Jang Ilso'nun sallamak için tuttuğu kılıç kontrolden çıkıyor ve kendi kendine saldırıyordu. Hayır, buna kılıç mı denmeli? Kirişten ayrılan oka daha yakındır. Düşmanı delmeyi başaramazsa anlamsız bir tahta sopaya dönüşecek olağanüstü bir silah.
'Birinin sırtını desteklemek zorunda kalacağım günün geleceğini hiç düşünmemiştim.'
Yüce gururu çarpıktı ama o zonklayan acı bile aslında zevkliydi.

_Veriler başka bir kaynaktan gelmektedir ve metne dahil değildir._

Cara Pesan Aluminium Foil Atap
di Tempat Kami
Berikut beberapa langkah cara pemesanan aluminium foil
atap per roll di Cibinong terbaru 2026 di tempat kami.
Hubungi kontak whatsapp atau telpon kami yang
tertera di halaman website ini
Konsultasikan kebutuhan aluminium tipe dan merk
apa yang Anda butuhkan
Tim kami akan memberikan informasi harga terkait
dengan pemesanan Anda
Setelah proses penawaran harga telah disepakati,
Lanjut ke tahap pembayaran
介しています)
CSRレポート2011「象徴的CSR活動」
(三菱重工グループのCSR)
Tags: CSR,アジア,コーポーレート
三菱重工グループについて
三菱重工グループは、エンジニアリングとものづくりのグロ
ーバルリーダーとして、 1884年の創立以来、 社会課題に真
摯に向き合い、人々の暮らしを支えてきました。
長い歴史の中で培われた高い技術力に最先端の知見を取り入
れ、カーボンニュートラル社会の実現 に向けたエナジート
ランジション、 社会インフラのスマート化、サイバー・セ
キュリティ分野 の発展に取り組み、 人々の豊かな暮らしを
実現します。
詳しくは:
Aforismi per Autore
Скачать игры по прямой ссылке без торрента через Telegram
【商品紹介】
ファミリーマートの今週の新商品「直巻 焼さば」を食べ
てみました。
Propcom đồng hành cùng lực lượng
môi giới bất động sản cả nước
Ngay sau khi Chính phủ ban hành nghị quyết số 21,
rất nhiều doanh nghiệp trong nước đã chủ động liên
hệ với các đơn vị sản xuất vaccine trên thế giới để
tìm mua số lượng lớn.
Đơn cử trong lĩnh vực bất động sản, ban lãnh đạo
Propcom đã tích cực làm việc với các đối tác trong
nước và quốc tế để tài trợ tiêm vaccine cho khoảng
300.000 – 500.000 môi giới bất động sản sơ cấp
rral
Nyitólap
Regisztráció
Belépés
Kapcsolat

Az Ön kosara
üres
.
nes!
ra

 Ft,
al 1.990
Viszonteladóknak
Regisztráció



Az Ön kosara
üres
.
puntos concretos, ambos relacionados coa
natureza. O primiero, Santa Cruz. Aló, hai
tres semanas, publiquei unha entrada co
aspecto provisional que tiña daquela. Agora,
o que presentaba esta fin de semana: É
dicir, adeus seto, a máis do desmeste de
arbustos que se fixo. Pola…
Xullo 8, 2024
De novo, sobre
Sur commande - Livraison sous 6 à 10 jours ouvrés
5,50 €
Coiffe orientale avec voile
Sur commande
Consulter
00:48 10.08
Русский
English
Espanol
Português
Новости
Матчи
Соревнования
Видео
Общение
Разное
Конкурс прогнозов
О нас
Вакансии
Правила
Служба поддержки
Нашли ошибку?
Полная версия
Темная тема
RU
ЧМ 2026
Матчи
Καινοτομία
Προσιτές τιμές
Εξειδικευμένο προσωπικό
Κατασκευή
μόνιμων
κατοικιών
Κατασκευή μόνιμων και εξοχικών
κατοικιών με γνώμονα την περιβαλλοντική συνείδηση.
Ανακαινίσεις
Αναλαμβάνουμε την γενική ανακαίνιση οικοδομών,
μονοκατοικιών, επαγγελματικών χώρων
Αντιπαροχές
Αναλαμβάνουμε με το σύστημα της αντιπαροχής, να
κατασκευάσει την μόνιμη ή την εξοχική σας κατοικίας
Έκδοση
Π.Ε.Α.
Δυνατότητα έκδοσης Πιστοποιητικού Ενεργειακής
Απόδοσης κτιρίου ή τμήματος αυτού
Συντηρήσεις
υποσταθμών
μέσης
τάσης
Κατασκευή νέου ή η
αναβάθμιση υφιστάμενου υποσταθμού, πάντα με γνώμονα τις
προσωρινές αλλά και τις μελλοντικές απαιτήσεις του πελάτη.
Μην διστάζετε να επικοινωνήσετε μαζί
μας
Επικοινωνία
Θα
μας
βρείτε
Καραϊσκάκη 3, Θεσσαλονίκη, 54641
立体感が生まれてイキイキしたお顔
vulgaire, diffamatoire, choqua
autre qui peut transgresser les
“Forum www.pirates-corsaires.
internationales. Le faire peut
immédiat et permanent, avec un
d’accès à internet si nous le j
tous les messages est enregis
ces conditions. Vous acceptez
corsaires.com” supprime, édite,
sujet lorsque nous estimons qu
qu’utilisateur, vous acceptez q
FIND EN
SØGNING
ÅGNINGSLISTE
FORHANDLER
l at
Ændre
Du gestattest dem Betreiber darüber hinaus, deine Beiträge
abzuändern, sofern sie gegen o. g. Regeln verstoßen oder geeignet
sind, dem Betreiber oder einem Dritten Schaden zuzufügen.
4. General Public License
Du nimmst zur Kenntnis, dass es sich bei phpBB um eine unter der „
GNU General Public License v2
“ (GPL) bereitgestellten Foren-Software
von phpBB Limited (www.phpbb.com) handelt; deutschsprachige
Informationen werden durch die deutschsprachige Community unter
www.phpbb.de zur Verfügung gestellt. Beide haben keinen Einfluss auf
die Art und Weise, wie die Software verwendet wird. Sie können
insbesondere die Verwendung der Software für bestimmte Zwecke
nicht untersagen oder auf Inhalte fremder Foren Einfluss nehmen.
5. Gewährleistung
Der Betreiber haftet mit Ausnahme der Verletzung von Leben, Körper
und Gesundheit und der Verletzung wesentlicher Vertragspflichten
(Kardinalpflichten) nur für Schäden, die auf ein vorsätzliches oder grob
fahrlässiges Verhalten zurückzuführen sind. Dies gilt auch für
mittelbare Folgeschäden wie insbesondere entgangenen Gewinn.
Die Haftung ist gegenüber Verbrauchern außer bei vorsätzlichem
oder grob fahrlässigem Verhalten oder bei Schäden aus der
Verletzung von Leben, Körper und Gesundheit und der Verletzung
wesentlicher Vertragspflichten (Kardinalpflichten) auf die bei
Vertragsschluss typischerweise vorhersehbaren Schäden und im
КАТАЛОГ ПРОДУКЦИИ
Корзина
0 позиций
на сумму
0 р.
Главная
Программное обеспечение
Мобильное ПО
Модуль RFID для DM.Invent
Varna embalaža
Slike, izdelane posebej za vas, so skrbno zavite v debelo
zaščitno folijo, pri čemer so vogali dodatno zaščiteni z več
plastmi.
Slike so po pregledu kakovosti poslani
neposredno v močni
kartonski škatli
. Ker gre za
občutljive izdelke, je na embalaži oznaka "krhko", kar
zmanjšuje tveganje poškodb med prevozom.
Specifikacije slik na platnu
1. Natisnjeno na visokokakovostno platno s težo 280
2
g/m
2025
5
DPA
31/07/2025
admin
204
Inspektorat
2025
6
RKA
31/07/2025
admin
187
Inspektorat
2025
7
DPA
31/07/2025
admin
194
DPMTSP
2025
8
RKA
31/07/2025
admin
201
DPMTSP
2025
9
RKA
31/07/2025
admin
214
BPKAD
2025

Jang Ilso, gözleri parıldayan bir şekilde çılgınlığa kapılmıştı ve Chung Myung'un öfkesine yanıt olarak hızını artırdı.
'Henüz!'
Elleri canlı bir maviye boyanmıştı.
O anda Chung Myung'un kılıcı muhteşem bir şekilde değişti ve kılıç enerjisini Dan Jagang'a doğru akıttı. Şu anda Chung Myung'un tüm sinirleri Dan Jagang'a yönelmişti. Bu, Chung Myung'u düşmanı olarak gören herkesin uzanıp saldırmak istemesini sağlayacak bir manzaraydı.
Ancak Jang Ilso arzularını büyük bir sabırla bastırdı.
'Henüz değil!'
Kvaaaa!
Ok yağmuru gibi yayılan şeytani enerji, yağan kılıç enerjisini anında yok etti. Karanlık şeytani enerji, kızgın siyah bir ejderha gibi birbiri ardına Chung Myung'a doğru koştu. Hayır, olmak üzereydi.
'Şimdi!'
Kwang!
Jang Ilso aniden ileri atıldı ve mesafeyi kapattı, enerjisini Dan Jagang'ın boş tarafına yöneltti. Dışarı fırlamış ve doğru anı bekleyen vahşi bir canavara benziyordu.
Kwaaaaaang!
Dan Jagang tekrar tekrar tökezledi ve geri çekildi. Chung Myung soğuk bir şekilde azarladı.
“Geç kaldın!”
“...Ne kadar açgözlü bir çocuk.”
İkisi kısa bir süreliğine bakıştılar ve bir kaplanı hedef alan kurt sürüsü gibi Dan Jagang'a doğru koştular.